--- PROVIDED MATERIAL Enclosed Below ---
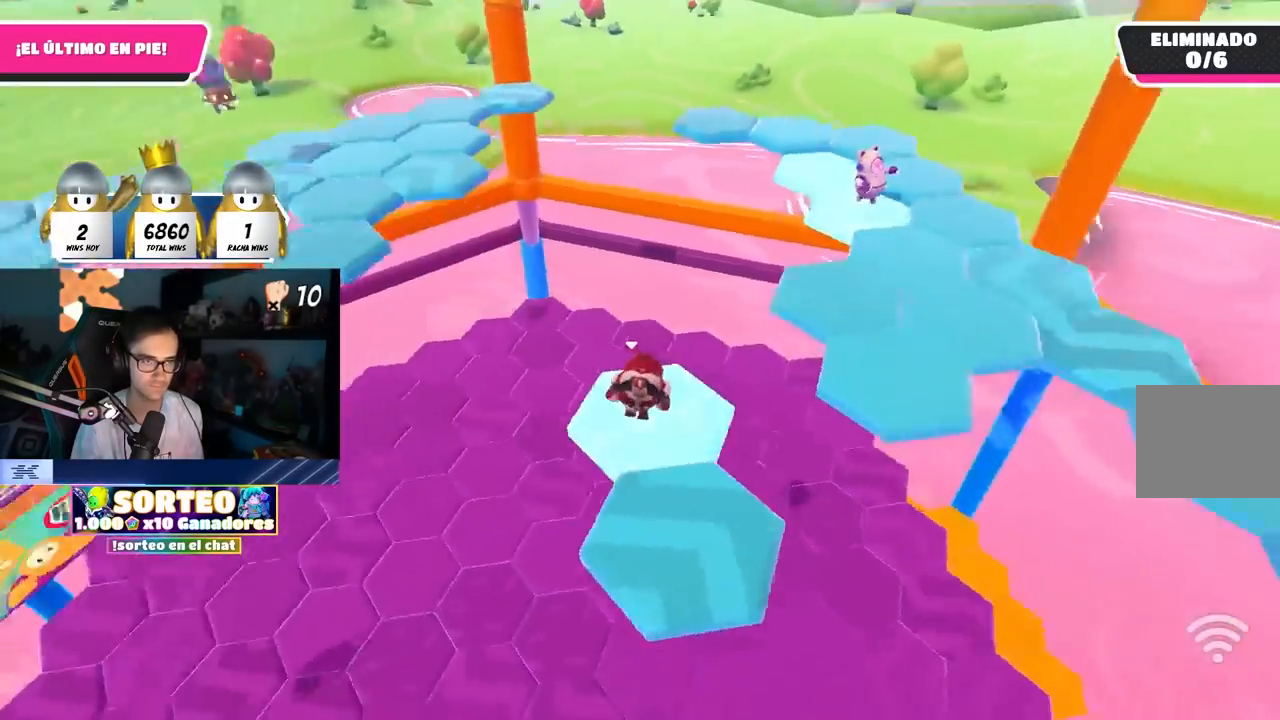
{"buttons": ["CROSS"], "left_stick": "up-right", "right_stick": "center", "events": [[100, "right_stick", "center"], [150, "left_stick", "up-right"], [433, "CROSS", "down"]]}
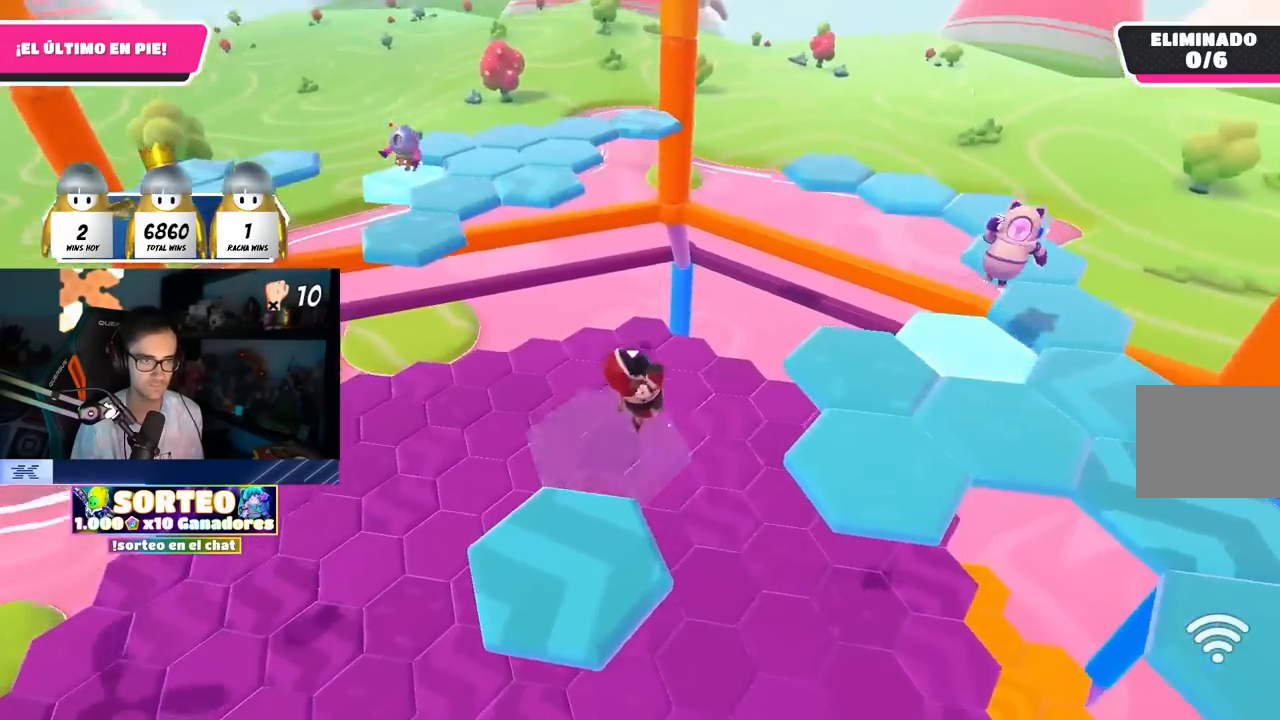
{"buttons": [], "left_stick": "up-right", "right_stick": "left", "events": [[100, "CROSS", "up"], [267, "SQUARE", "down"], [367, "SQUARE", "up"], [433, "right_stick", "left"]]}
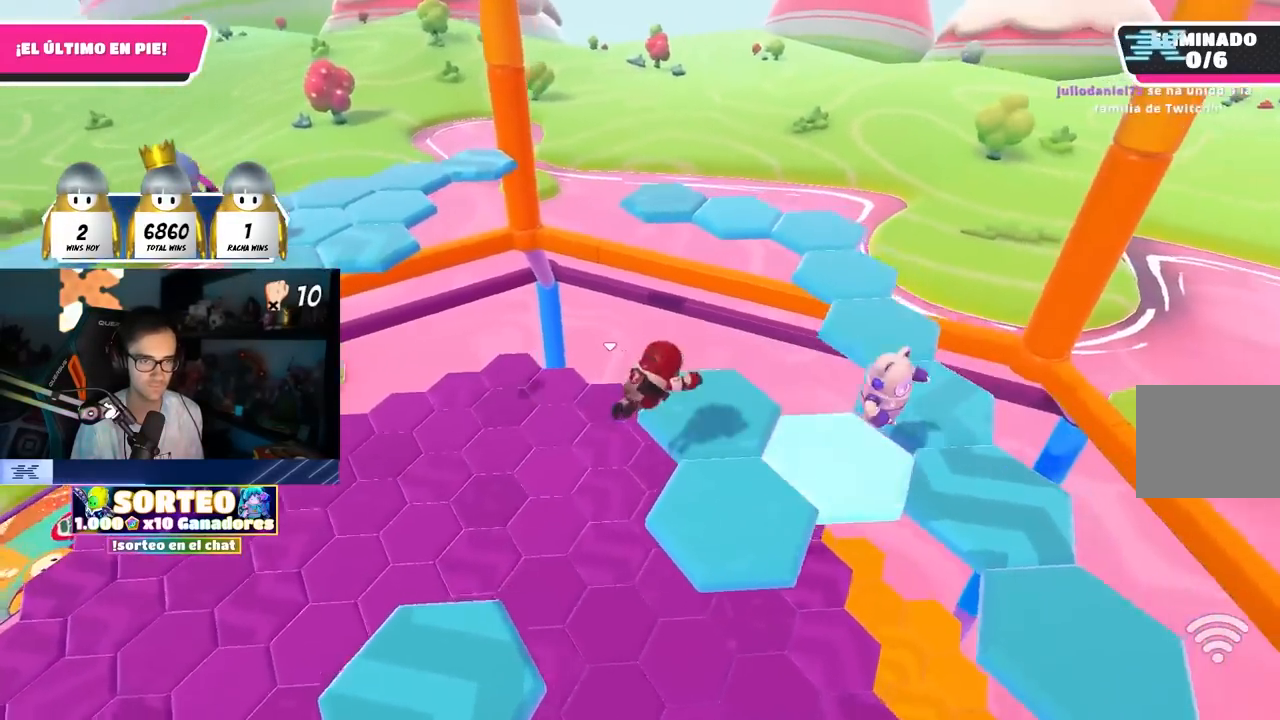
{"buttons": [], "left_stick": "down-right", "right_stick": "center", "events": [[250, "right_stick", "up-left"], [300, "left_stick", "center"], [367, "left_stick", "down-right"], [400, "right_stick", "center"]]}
--- End of Enclosed PROVIDED MATERIAL ---
▸ **TASK INSTRUCTIONS**
Copy each line of the listing exactly, skipping any picture.

▸ **RESULT**
{"buttons": ["CROSS"], "left_stick": "up-right", "right_stick": "center", "events": [[100, "right_stick", "center"], [150, "left_stick", "up-right"], [433, "CROSS", "down"]]}
{"buttons": [], "left_stick": "up-right", "right_stick": "left", "events": [[100, "CROSS", "up"], [267, "SQUARE", "down"], [367, "SQUARE", "up"], [433, "right_stick", "left"]]}
{"buttons": [], "left_stick": "down-right", "right_stick": "center", "events": [[250, "right_stick", "up-left"], [300, "left_stick", "center"], [367, "left_stick", "down-right"], [400, "right_stick", "center"]]}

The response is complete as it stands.